‘Long-term policy for EV adoption indispensable’

Aroosa Ahmed Updated - July 30, 2024 at 10:14 PM.
Government slashed the subsidy on electric vehicles under FAME II to 15 per cent from the earlier 40 per cent.  | Photo Credit: Getty Images

As the Centre announced the extension of the EMPS (Electric Mobility Promotion Scheme) up till September this year, electric vehicle companies and industry experts are of the view that a long-term policy for increasing the adoption of EVs is indispensable.

In its first Budget after the election, the government slashed the subsidy on electric vehicles under FAME II to 15 per cent from the earlier 40 per cent.

The impact could raise electric vehicle prices and affect rapid adoption of electric two-wheelers.

Pritesh Mahajan, Co-Founder of Revamp Moto, said extension of the EMPS offers both challenges and opportunities for sectoral players.

‘An opportunity’

“We perceive it as a moment to innovate and adapt to the changing regulatory dynamics. The financial incentives associated with two-wheeler EV subsidies are subject to periodic changes. Irrespective of this, we remain dedicated to offering sustainable and affordable electric mobility solutions to the Indian market.

“Revamp Moto will undertake initiatives to optimise cost and improve the general efficiency of our offerings through enhanced R&D, strategic collaborations, prioritising local manufacturing, and introducing more customer-oriented financing solutions.

“We believe the extension of the EMPS 2024 is a positive step towards bridging the gap left by the FAME subsidy and promoting electric mobility in India.

This new plan will help us to accelerate our market penetration, and drive productive collaboration with charging infrastructure companies to generate more jobs and contribute to the country’s overall economy,” said Mahajan.

Kunal Arya, Founder and Managing Director of ZELIO Ebike said, “While the Budget sets a positive foundation for growth, it falls short of increasing funding for EV charging infrastructure, which is crucial for building consumer confidence and accelerating EV adoption. Additionally, reducing GST on EV components and batteries would have been beneficial in lowering costs and making electric vehicles more accessible. Simplified financing options and enhanced support for R&D in EV technology would also have bolstered innovation and strengthened global competitiveness.”

GST on EVs

The GST on electric vehicles was reduced to 5 per cent from 12 per cent, which increased adoption. However, analysts stated that once relaxation is withdrawn the impact on the industry will be colossal.
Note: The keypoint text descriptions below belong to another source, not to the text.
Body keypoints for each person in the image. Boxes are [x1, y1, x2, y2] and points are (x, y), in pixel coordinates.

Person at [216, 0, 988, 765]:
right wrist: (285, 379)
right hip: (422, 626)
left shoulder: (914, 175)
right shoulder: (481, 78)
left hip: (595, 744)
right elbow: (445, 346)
Hemal Thakkar, Senior Practice Leader and Director, Consulting, CRISIL Market Intelligence & Analytics, said: “In the case of electric two-wheelers, the biggest challenge will be long-term policy stability.

“The acquisition delta is very high for EVs while customers are aware that the subsidy is ongoing.
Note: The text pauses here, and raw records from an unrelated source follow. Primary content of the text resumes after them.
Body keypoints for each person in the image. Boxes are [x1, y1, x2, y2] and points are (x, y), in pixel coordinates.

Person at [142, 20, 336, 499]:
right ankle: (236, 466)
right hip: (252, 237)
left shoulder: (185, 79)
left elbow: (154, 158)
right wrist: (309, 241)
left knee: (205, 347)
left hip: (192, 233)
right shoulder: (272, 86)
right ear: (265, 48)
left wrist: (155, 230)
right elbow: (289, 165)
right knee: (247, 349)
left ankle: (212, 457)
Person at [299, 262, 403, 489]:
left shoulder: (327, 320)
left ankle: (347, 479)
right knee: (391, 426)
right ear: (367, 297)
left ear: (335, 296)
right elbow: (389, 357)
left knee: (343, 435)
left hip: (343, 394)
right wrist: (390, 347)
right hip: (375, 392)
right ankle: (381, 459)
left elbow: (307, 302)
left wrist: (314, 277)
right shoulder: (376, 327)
“What will be crucial is the timeframe for 5 per cent GST. Once the GST relaxation goes away, there will be price corrections though it will continue to be operationally cheaper than ICE; but acquisition cost delta would mean that financiers will have to find confidence and in the current scheme of things, financing is one area that needs to be addressed. Also, there was no mention of FAME III in the Budget, which is the reason for the extension of EMPS, while the government decides on the framework of FAME.”